N. Alachiotis, P. Skrimponis, M. Pissadakis and D. Pnevmatikatos, “Scalable phylogeny reconstruction with disaggregated near-memory processing,” ACM Trans. Reconfigurable Technol. Syst., vol. 15, no. 3, 2022, doi: 10.1145/3484983.
https://doi.org/10.1145/3484983
Disaggregated computer architectures eliminate resource fragmentation in next-generation datacenters by enabling virtual machines to employ resources such as CPUs, memory, and accelerators that are physically located on different servers.

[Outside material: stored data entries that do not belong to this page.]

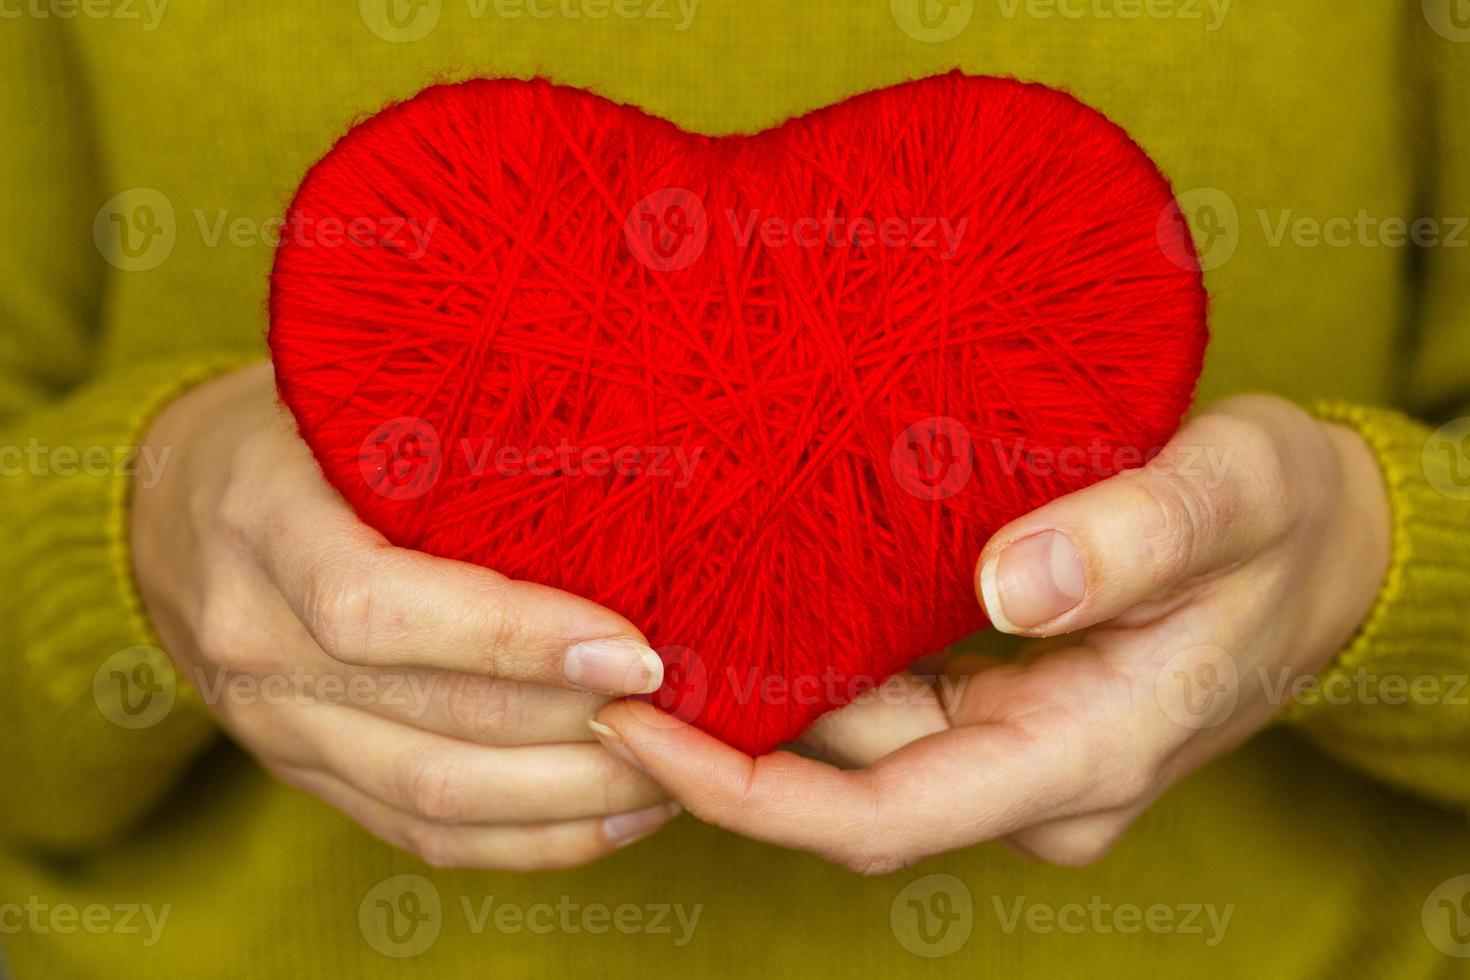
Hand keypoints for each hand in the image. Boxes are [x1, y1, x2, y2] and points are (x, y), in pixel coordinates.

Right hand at [132, 362, 678, 869]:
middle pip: (432, 722)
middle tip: (690, 708)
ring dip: (574, 797)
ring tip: (677, 766)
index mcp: (264, 524)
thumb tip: (623, 442)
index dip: (515, 638)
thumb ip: (445, 427)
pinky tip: (620, 813)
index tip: (636, 646)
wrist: (164, 509)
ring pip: (436, 797)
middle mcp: (254, 642)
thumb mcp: (343, 393)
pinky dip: (531, 840)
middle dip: (580, 726)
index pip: (379, 610)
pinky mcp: (306, 773)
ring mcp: (273, 726)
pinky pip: (423, 835)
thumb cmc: (290, 430)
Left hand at [588, 395, 1390, 872]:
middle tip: (607, 664)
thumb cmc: (1282, 522)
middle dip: (721, 748)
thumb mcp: (1229, 501)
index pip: (874, 817)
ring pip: (856, 754)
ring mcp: (1018, 751)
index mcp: (1080, 755)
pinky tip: (747, 617)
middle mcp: (1035, 776)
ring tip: (650, 635)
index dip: (743, 791)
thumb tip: (1011, 583)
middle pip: (843, 790)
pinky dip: (811, 680)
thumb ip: (1129, 539)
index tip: (634, 730)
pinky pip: (885, 715)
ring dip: (757, 709)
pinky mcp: (1004, 711)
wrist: (1325, 547)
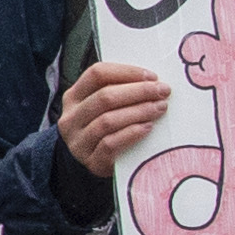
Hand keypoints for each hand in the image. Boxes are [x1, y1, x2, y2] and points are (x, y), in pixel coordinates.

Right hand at [56, 62, 170, 176]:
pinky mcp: (91, 162)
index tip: (152, 76)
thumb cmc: (107, 127)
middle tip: (162, 91)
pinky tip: (148, 127)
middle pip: (104, 97)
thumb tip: (151, 79)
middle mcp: (71, 118)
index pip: (97, 74)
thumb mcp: (103, 106)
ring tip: (159, 108)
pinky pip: (110, 144)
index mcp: (74, 97)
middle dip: (138, 91)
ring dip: (138, 111)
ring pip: (107, 121)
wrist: (97, 162)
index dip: (126, 72)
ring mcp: (79, 142)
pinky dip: (131, 133)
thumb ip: (119, 90)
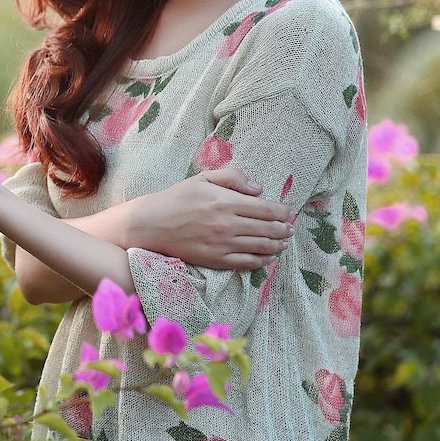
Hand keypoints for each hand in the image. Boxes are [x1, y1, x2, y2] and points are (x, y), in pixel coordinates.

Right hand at [121, 169, 293, 269]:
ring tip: (283, 243)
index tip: (288, 212)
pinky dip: (261, 261)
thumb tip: (259, 189)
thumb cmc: (177, 198)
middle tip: (289, 229)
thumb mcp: (203, 178)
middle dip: (284, 229)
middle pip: (268, 229)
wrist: (151, 223)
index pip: (267, 209)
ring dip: (277, 246)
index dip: (283, 212)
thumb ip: (233, 177)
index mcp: (226, 201)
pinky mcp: (215, 260)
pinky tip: (267, 258)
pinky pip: (246, 263)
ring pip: (261, 247)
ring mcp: (222, 244)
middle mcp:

While this paves the way for highly compute- and/or memory-intensive applications to potentially deploy all CPUs and/or memory resources in a datacenter, it poses a major challenge to the efficient deployment of hardware accelerators: input/output data can reside on different servers than the ones hosting accelerator resources, thereby requiring time- and energy-consuming remote data transfers that diminish the gains of hardware acceleration. Targeting a disaggregated datacenter architecture similar to the IBM dReDBox disaggregated datacenter prototype, the present work explores the potential of deploying custom acceleration units adjacently to the disaggregated-memory controller on memory bricks (in dReDBox terminology), which is implemented on FPGA technology, to reduce data movement and improve performance and energy efficiency when reconstructing large phylogenies (evolutionary relationships among organisms). A fundamental computational kernel is the Phylogenetic Likelihood Function (PLF), which dominates the total execution time (up to 95%) of widely used maximum-likelihood methods. Numerous efforts to boost PLF performance over the years focused on accelerating computation; since the PLF is a data-intensive, memory-bound operation, performance remains limited by data movement, and memory disaggregation only exacerbates the problem. We describe two near-memory processing models, one that addresses the problem of workload distribution to memory bricks, which is particularly tailored toward larger genomes (e.g., plants and mammals), and one that reduces overall memory requirements through memory-side data interpolation transparently to the application, thereby allowing the phylogeny size to scale to a larger number of organisms without requiring additional memory.